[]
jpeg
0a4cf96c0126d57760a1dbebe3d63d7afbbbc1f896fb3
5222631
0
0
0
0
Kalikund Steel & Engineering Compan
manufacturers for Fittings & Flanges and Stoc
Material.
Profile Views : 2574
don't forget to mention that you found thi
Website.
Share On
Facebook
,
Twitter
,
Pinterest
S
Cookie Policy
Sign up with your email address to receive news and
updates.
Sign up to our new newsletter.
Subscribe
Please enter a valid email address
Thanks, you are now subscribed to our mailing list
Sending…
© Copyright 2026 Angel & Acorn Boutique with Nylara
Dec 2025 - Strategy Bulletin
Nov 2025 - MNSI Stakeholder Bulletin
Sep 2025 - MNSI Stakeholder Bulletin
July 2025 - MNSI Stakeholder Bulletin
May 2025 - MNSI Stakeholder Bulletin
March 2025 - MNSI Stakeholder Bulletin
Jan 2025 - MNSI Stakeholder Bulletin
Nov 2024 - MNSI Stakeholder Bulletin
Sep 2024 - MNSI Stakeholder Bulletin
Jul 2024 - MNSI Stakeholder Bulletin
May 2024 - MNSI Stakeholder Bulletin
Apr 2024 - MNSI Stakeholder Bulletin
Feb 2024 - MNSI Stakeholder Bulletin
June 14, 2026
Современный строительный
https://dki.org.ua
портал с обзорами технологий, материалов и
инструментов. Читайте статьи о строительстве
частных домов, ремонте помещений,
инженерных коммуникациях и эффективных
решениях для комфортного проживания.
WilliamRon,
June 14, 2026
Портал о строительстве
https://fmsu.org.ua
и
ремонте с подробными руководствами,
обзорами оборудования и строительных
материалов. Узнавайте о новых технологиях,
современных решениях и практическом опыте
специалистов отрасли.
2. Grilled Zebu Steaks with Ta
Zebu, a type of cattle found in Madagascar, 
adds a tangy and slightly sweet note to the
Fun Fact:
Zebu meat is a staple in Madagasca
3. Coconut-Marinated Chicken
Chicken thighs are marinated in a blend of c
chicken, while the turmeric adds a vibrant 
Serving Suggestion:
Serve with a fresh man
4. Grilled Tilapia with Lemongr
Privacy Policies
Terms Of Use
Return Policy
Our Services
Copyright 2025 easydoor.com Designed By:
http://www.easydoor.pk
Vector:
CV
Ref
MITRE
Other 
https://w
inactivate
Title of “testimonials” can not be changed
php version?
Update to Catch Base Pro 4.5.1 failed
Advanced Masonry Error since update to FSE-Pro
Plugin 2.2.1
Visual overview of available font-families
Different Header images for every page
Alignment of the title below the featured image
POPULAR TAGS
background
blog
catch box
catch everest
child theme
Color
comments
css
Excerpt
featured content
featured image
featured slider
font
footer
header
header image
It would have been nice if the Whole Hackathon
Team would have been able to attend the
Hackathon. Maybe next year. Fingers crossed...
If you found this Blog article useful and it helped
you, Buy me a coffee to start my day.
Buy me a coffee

_ _ _ _

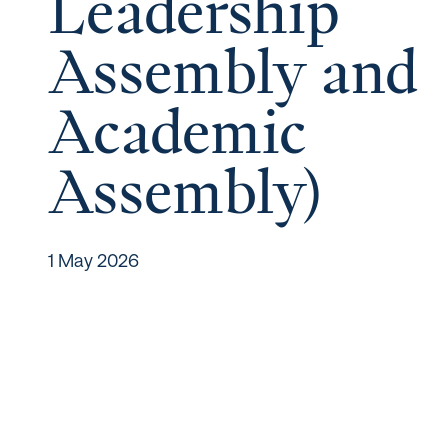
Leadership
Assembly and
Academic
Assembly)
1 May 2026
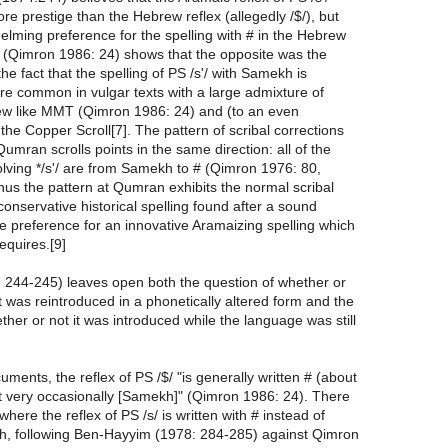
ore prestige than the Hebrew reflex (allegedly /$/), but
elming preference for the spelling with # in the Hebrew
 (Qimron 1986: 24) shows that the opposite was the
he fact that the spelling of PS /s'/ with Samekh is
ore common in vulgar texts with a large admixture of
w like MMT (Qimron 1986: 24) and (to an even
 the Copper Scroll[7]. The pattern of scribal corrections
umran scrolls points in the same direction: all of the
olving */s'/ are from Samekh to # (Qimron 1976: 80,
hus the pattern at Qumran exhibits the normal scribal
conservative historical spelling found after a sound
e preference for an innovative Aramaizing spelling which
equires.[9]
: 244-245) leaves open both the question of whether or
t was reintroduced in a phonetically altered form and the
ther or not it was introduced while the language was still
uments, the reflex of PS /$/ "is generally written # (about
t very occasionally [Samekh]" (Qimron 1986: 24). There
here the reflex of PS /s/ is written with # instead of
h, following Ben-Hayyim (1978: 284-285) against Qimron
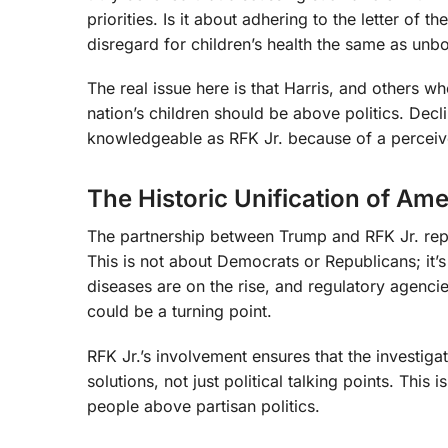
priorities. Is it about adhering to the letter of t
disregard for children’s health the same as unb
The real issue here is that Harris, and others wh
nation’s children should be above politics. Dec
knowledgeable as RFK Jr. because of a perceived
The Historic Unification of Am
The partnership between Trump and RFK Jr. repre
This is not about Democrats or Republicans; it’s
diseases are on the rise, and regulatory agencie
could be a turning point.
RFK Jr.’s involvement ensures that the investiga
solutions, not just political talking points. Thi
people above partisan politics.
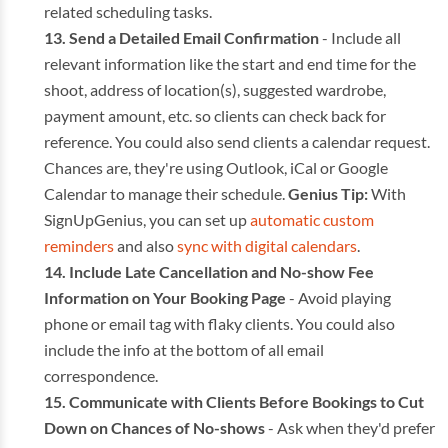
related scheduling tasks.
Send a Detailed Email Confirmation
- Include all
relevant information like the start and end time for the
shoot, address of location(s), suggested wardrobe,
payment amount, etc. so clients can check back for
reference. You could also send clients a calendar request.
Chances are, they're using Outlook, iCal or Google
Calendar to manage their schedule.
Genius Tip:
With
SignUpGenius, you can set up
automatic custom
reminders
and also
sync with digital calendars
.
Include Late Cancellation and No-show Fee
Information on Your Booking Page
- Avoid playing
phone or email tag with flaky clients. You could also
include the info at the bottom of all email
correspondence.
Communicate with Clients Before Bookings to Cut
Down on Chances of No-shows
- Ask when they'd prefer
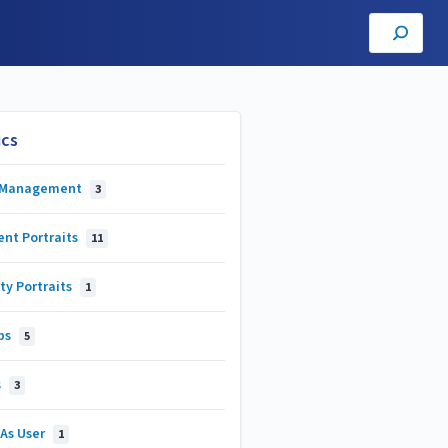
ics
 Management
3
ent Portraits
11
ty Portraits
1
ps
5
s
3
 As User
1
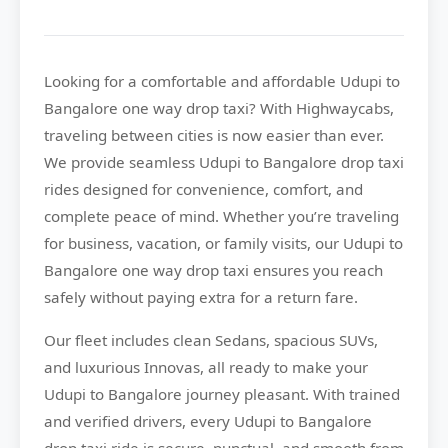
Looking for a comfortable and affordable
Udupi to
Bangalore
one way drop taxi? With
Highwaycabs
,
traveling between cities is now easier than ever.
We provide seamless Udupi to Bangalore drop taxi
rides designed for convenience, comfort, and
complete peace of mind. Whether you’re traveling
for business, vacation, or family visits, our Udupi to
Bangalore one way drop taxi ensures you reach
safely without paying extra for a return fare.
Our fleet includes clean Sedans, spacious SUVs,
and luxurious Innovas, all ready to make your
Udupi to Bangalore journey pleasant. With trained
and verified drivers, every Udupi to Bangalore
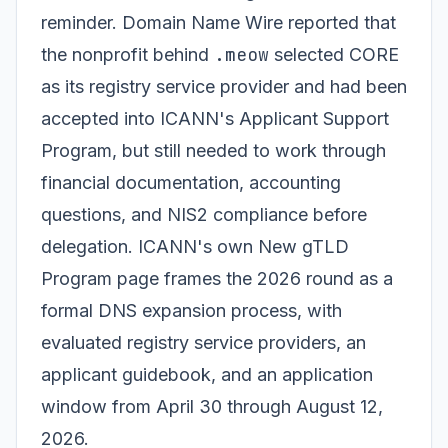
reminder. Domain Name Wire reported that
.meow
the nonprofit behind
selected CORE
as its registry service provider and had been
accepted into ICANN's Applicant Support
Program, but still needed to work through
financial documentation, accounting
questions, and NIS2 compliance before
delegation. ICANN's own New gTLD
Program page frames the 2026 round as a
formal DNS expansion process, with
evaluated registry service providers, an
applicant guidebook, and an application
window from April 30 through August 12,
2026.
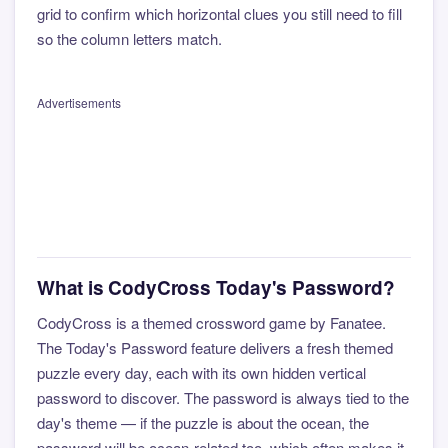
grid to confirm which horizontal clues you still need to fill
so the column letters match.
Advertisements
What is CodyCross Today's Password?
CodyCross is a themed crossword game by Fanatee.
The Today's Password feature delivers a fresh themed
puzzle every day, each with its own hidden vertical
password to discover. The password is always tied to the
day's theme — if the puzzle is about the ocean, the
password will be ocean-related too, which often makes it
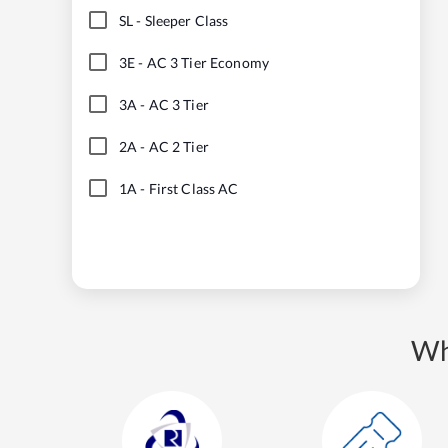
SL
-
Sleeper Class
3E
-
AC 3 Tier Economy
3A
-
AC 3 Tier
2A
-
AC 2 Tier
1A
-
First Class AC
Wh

_ _ _ _

#### Task to carry out
Return the rows from the line containing "Looking for a comfortable and affordable" up to and including the line containing "and verified drivers, every", copying each line exactly.

#### Completed exercise
Looking for a comfortable and affordable
Udupi to
Bangalore
one way drop taxi? With
Highwaycabs
,
traveling between cities is now easier than ever.
We provide seamless Udupi to Bangalore drop taxi
rides designed for convenience, comfort, and
complete peace of mind. Whether you’re traveling
for business, vacation, or family visits, our Udupi to
Bangalore one way drop taxi ensures you reach
safely without paying extra for a return fare.
Our fleet includes clean Sedans, spacious SUVs,
and luxurious Innovas, all ready to make your
Udupi to Bangalore journey pleasant. With trained
and verified drivers, every Udupi to Bangalore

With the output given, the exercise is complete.